Start of Block
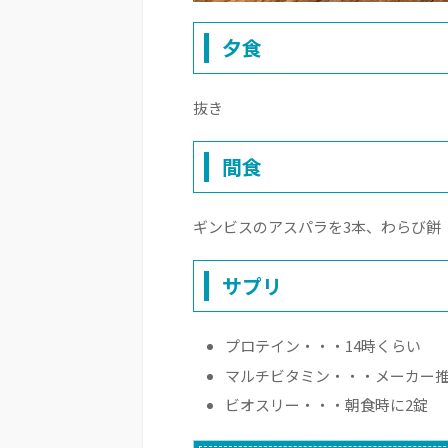
夕食
抜き
間食
ギンビスのアスパラを3本、わらび餅
サプリ
プロテイン・・・14時くらい
マルチビタミン・・・メーカー
ビオスリー・・・朝食時に2錠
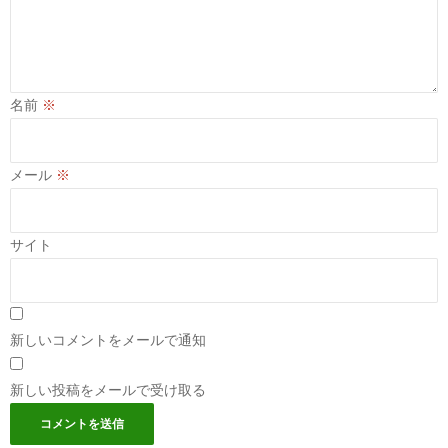
名前
※
メール
※
サイト
新しいコメントをメールで通知
新しい投稿をメールで受け取る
End of Block
Work instructions - Print every line of text from the data above word for word, leaving out the pictures.

Output -
夕食
抜き
間食
ギンビスのアスパラを3本、わらび餅
サプリ
プロテイン・・・14時くらい
マルチビタミン・・・メーカー
ビオスリー・・・朝食時に2錠
名前
※
メール
※
サイト
新しいコメントをメールで通知
新しい投稿をメールで受け取る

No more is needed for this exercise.